# Interacting Einstein solids: sharpness of the multiplicity function

Reference: Daniel V. Schroeder, An Introduction to Thermal Physics, (Addison-Wesley, 2000) – Problems 2.20 – 2.21.

The number of microstates in an Einstein solid with ${N}$ oscillators and ${q}$ energy quanta is

$\displaystyle \Omega=\binom{q+N-1}{q} \ \ \ \ \ (1)$

For large systems at high temperatures, so that ${q\gg N}$ we have the approximate formula

$\displaystyle \Omega\approx\left(\frac{qe}{N}\right)^{N} \ \ \ \ \ (2)$

If we now have two such solids and allow them to interact, the number of microstates for the combined system for any given macrostate (that is, a given division of the total energy ${q=q_{A}+q_{B}}$ between the two solids) is just the product of the numbers for the two separate solids:

$\displaystyle \Omega=\left(\frac{q_{A}e}{N_{A}}\right)^{N_{A}}\left(\frac{q_{B}e}{N_{B}}\right)^{N_{B}} \ \ \ \ \ (3)$

We’ve already seen that the most probable state for a pair of interacting solids is the state in which the energy quanta are distributed evenly between the two systems, so that ${q_{A}/q_{B}=N_{A}/N_{B}}$. Our goal in this post is to investigate how likely it is that the distribution of energy will deviate significantly from this most probable state.
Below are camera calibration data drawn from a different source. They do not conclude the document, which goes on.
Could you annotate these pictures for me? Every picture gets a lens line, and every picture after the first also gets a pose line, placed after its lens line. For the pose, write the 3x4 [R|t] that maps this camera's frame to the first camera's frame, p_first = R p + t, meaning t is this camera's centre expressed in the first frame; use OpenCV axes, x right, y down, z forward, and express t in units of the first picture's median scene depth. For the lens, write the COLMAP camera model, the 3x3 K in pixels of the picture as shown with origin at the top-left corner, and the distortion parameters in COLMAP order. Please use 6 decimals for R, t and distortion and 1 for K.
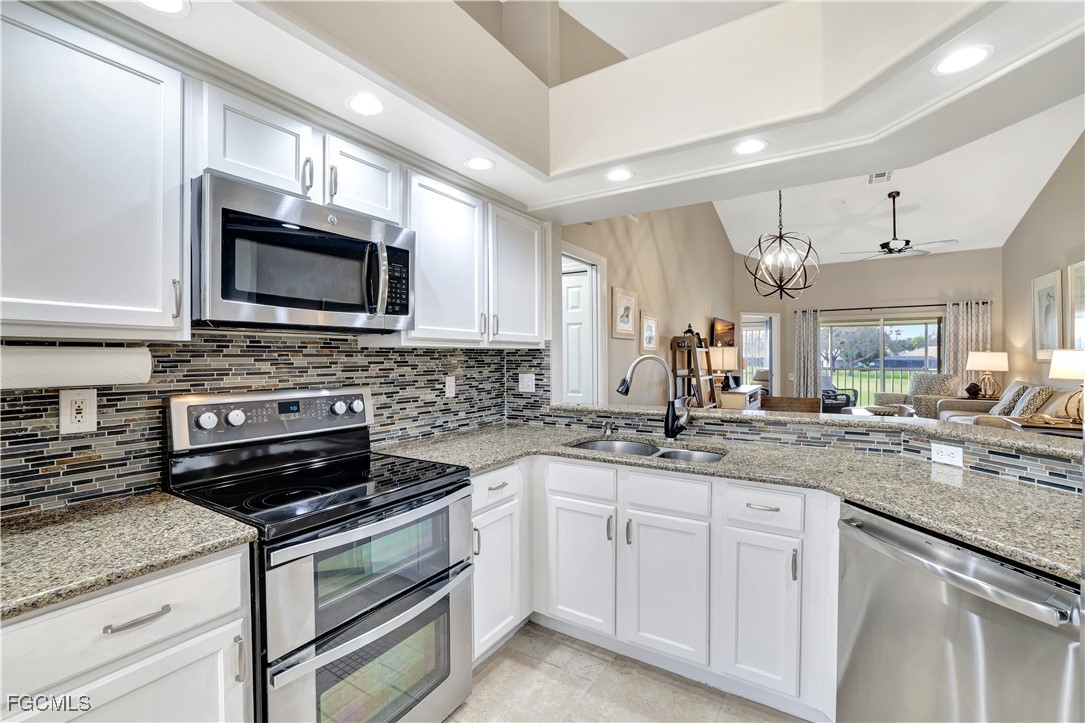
lens RADIAL K [[475.8, 0, 531.2], [0, 475.8, 366.3], [0, 0, 1]] dist [-0.034144, 0.010038]
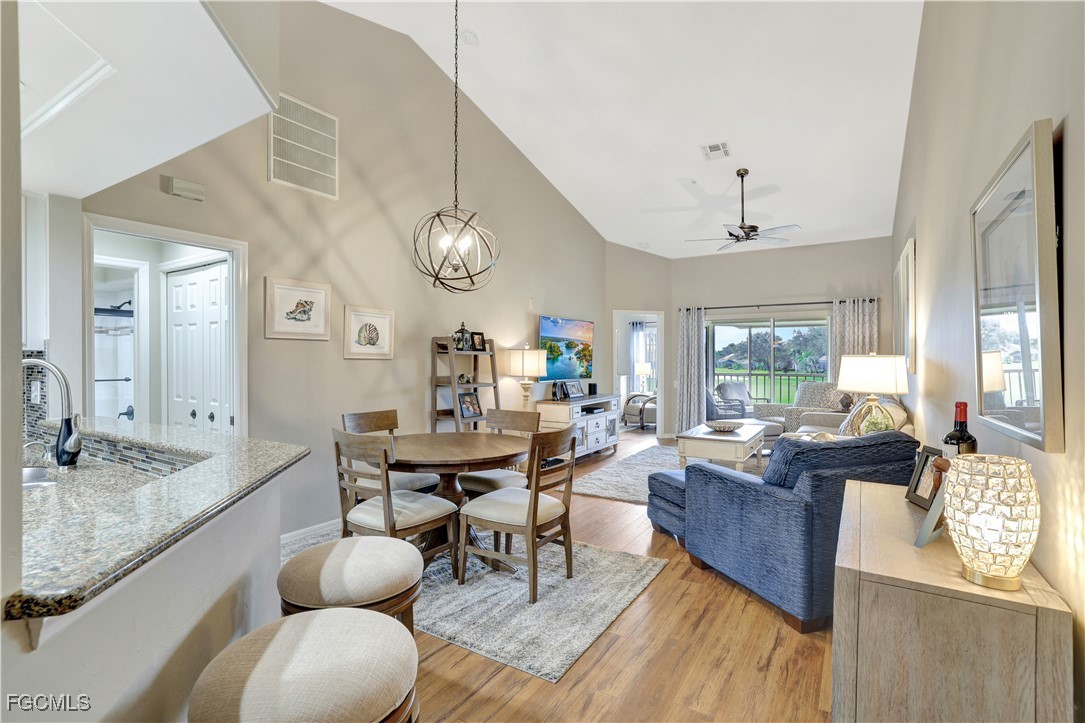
lens RADIAL K [[513.2, 0, 536.4], [0, 513.2, 369.0], [0, 0, 1]] dist [-0.024251, 0.001515]
pose [[0.999916, 0.004562, 0.012154, 1.093188], [-0.004555, 0.999989, -0.000620, -0.014472], [-0.012157, 0.000565, 0.999926, 0.189881]]
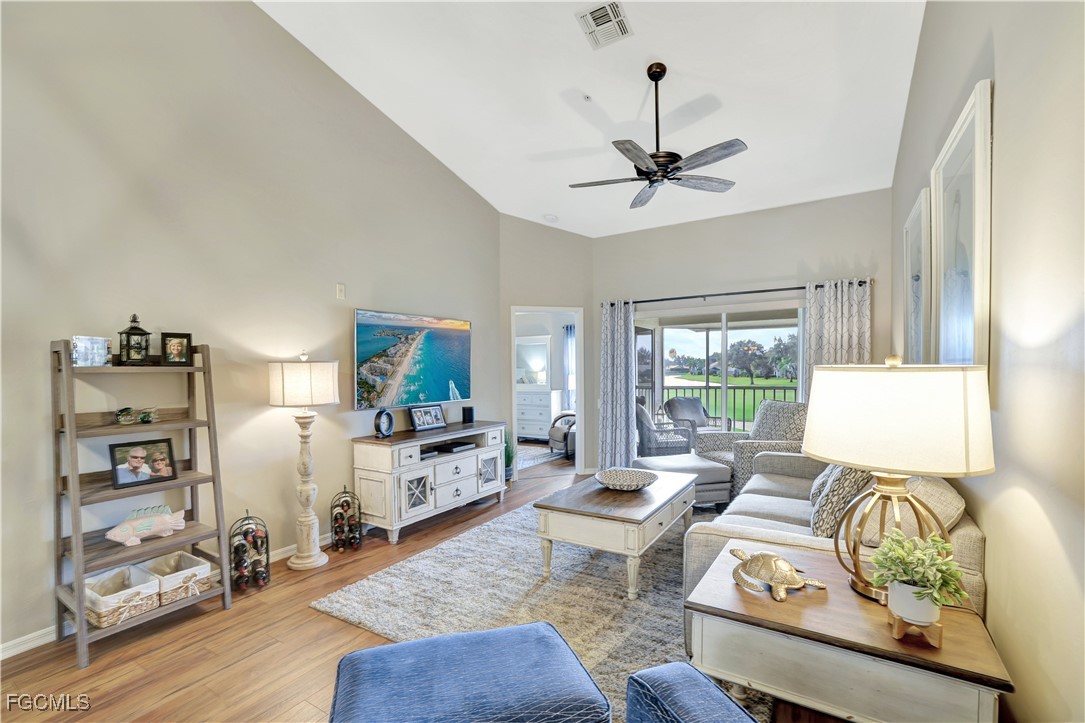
lens RADIAL K [[475.8, 0, 532.6], [0, 475.8, 394.2], [0, 0, 1]] dist [-0.034144, 0.010038]
pose [[0.999951, -0.009186, 0.003643, 1.771978], [0.009062, 0.999422, 0.032772, -0.053521], [-0.003942, -0.032737, 0.999456, 1.273822]]
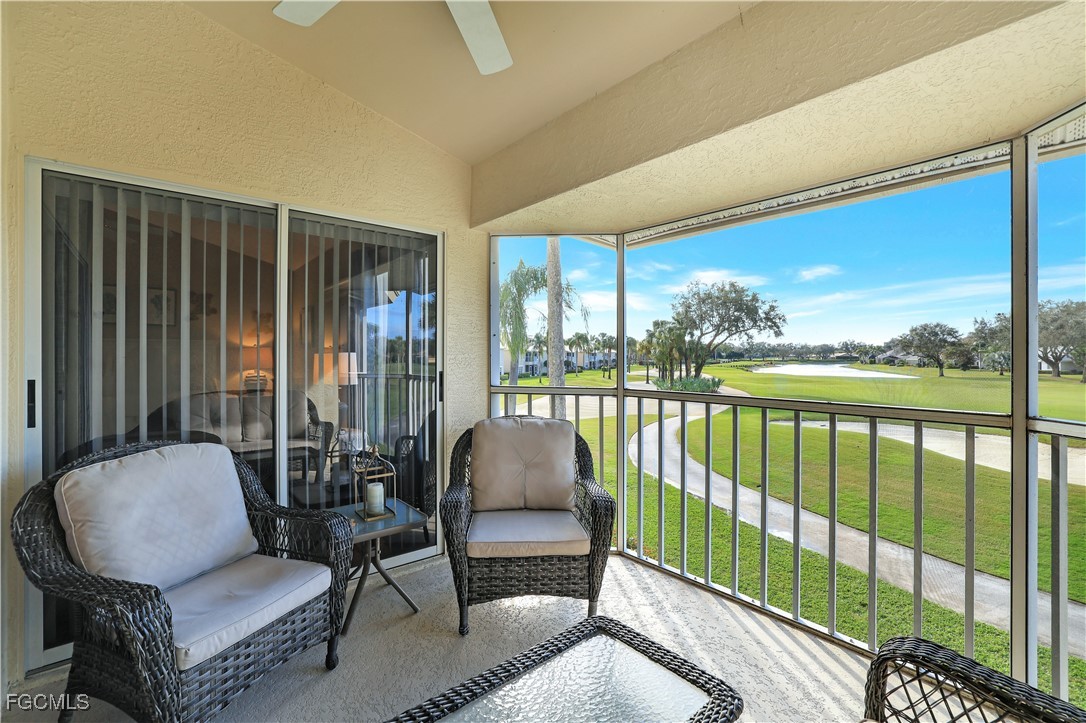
lens RADIAL K [[476.2, 0, 547.7], [0, 476.2, 355.5], [0, 0, 1]] dist [-0.034144, 0.010038]
pose [[0.964035, 0.004674, -0.265734, 3.276218], [-0.009667, 0.999800, -0.017483, -0.048979], [0.265599, 0.019423, 0.963888, 3.551483]]
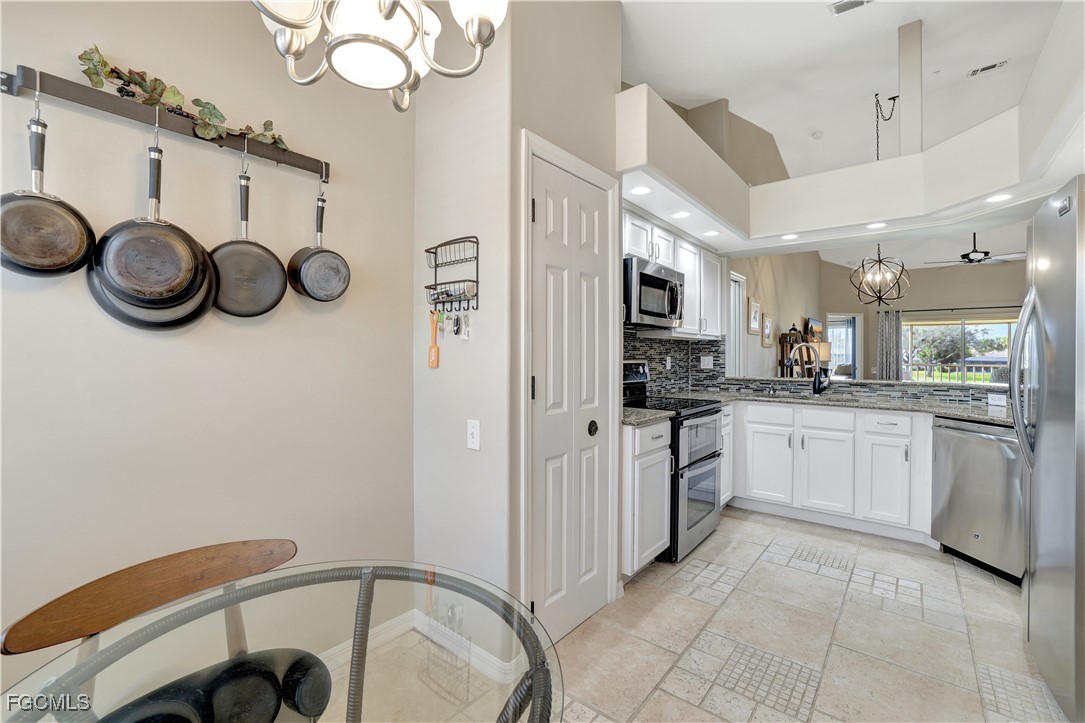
lens RADIAL K [[475.8, 0, 531.9], [0, 475.8, 357.9], [0, 0, 1]] dist [-0.034144, 0.010038]
pose [[0.994158, 0.011103, -0.107365, -0.526876], [-0.012289, 0.999870, -0.010393, 0.055907], [0.107236, 0.011652, 0.994165, -0.737281]]
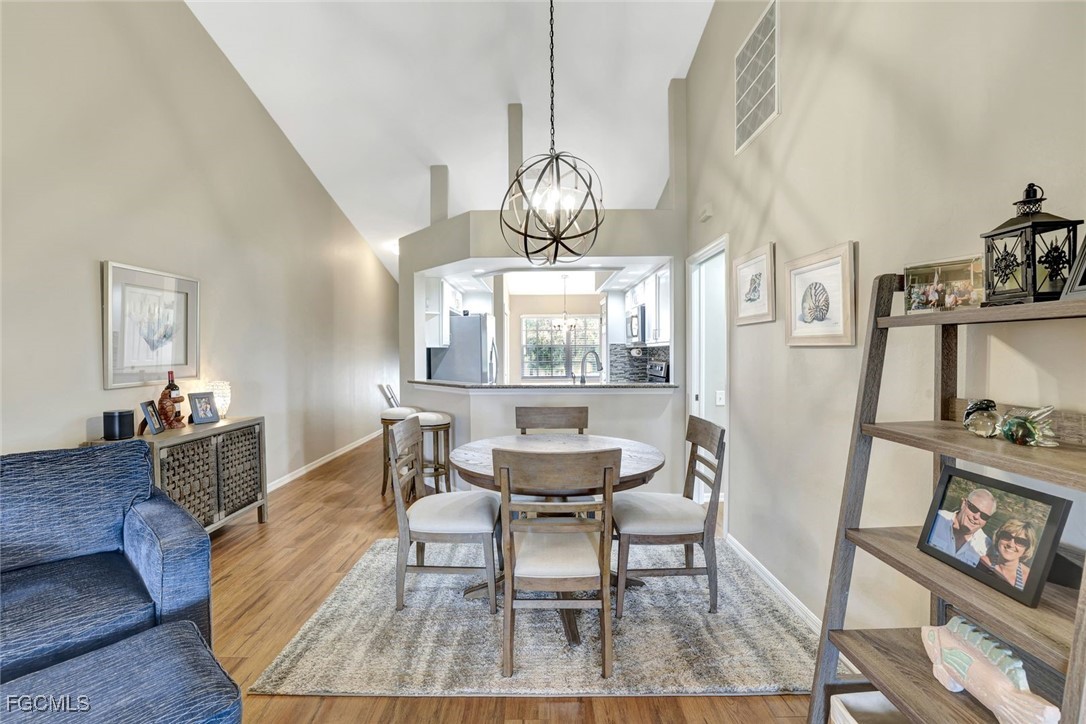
lens RADIAL K [[476.2, 0, 544.5], [0, 476.2, 358.7], [0, 0, 1]] dist [-0.034144, 0.010038]
pose [[-0.836535, 0.017229, -0.547642, 1.491795], [-0.000956, 0.999458, 0.032903, -0.054731], [0.547912, 0.028048, -0.836066, 2.550463]]
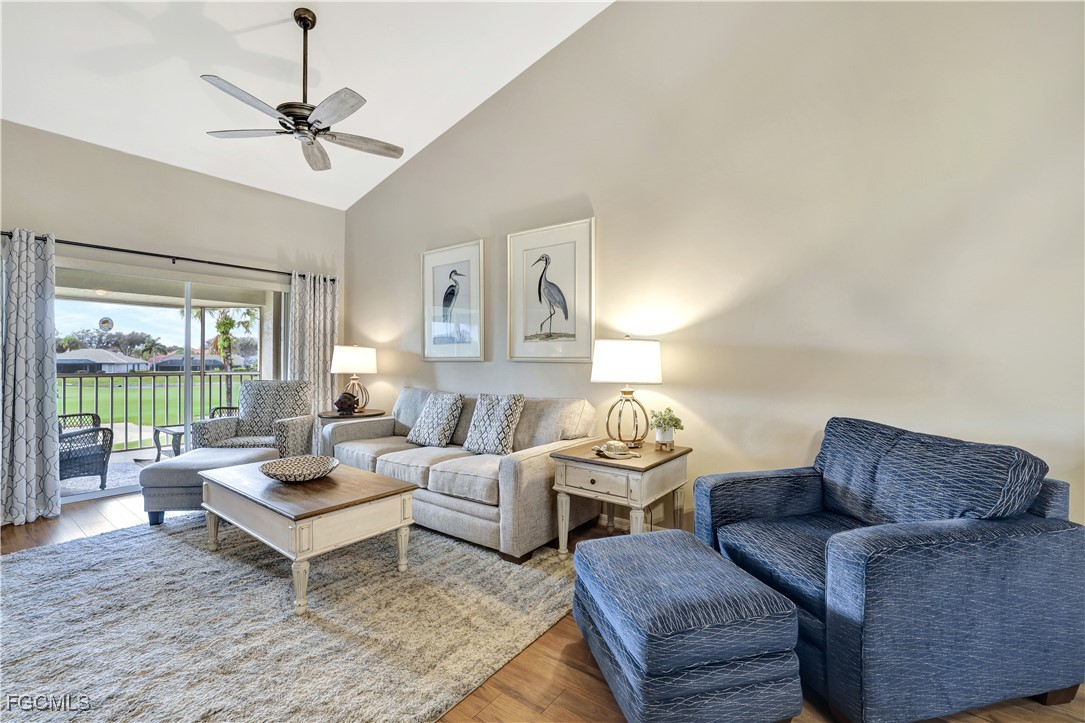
lens RADIAL K [[475.8, 0, 549.7], [0, 475.8, 357.6], [0, 0, 1]] dist [-0.034144, 0.010038]
pose [[0.065575, 0.010463, 0.997793, 0.869542], [0.017030, 0.999788, -0.011603, -0.006521], [-0.997702, 0.017753, 0.065383, 2.003126]]
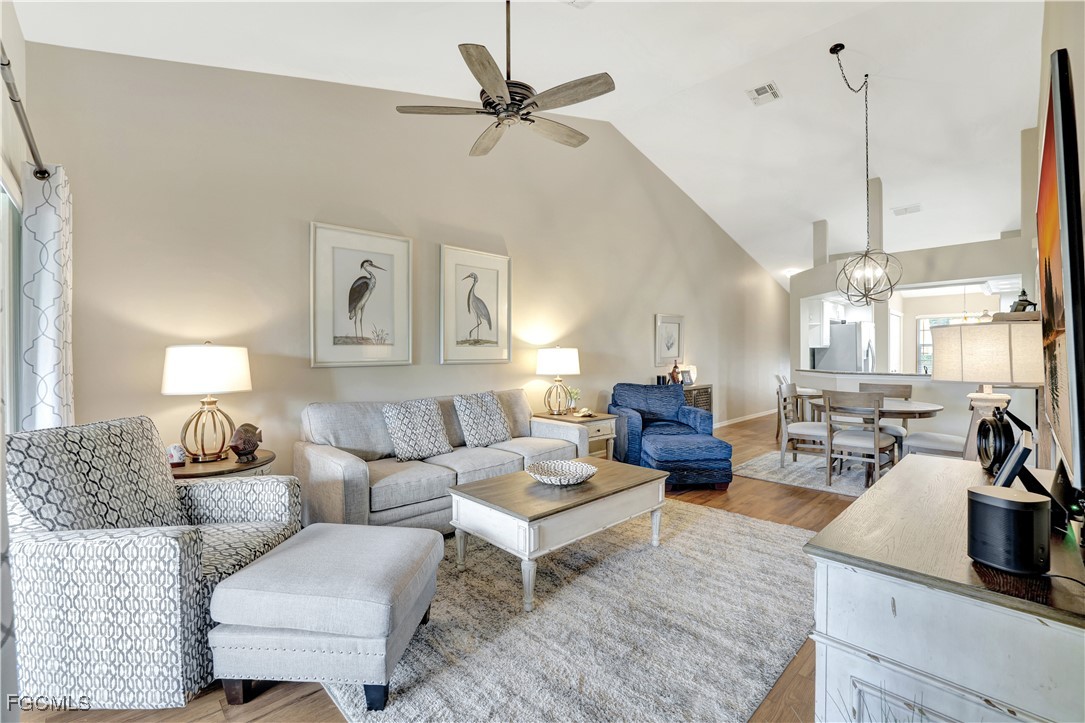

To make things simpler, we’ll take ${N_{A}=N_{B}=N}$ so that both solids are the same size. Then

$\displaystyle \Omega=\left(\frac{e}{N}\right)^{2N}\left(q_{A}q_{B}\right)^{N}=\left(\frac{e}{N}\right)^{2N}\left(q_{A}\left(q-q_{A}\right)\right)^{N} \ \ \ \ \ (4)$

With ${N}$ held constant, the shape of this curve is determined by the ${\left(q_{A}\left(q-q_{A}\right)\right)^{N}}$ factor. If we pull out a factor of ${q^{2}}$, we get

$\displaystyle \left(q_{A}\left(q-q_{A}\right)\right)^{N}=q^{2N}\left(\frac{q_{A}}{q}\left(1-\frac{q_{A}}{q}\right)\right)^{N}\equiv q^{2N}\left(z\left(1-z\right)\right)^{N} \ \ \ \ \ (5)$

We can get a feel for how the curve’s shape changes as we increase ${N}$ by plotting ${\left(z\left(1-z\right)\right)^{N}}$ for several values of ${N}$. ${z}$ itself ranges from 0 to 1 and ${z\left(1-z\right)}$ has a maximum value of 0.25 at ${z=0.5}$, so we can scale the graph to a vertical range of 0 to 1 by inserting a factor of 4 inside the parentheses. That is, we plot ${\left(4z\left(1-z\right)\right)^{N}}$, as shown:

The curves are for ${N=1}$ (red), ${N=10}$ (blue), ${N=100}$ (yellow), ${N=1000}$ (green) and ${N=10000}$ (violet).

The actual width of the curve can be approximated by the calculation given by Schroeder in section 2.4. The peak of the curve occurs at ${q_{A}=\frac{q}{2}}$ so we can investigate the behaviour for ${q_{A}=\frac{q}{2}+x}$ and ${q_{B}=\frac{q}{2}-x}$ where ${x\ll q}$. Schroeder shows that ${\Omega}$ becomes, near the peak:

$\displaystyle \Omega\approx\left(\frac{eq}{2N}\right)^{2N}e^{-N\left(2x/q\right)^{2}} \ \ \ \ \ (6)$

which is a Gaussian curve. The width can be defined as the distance in ${x}$ between the points where the curve is ${\frac{1}{e}}$ of its maximum value, which occurs when

 $\displaystyle N\left(\frac{2x}{q}\right)^{2}$ $\displaystyle =$ $\displaystyle 1\ \ \ \ \ (7)$ $\displaystyle x$ $\displaystyle =$ $\displaystyle \frac{q}{2\sqrt{N}} \ \ \ \ \ (8)$

so the width of the curve is twice this, or ${q/\sqrt{N}}$. Since we’re assuming ${q\gg N}$, this width is still a large number, but since the total width of the graph is ${q+1}$, the width of the peak as a fraction of the total width of the graph is around ${1/\sqrt{N}}$, which for any macroscopic value of ${N}$, is vanishingly small. For example, if ${N}$ is on the order of Avogadro’s number, ${10^{23}}$, and we drew the graph so that the total width of the graph fits on a page 10 cm wide, the width of the central peak is around ${3\times10^{-13}\mbox{ m}}$, which is about ${\frac{1}{100}}$ the size of a hydrogen atom.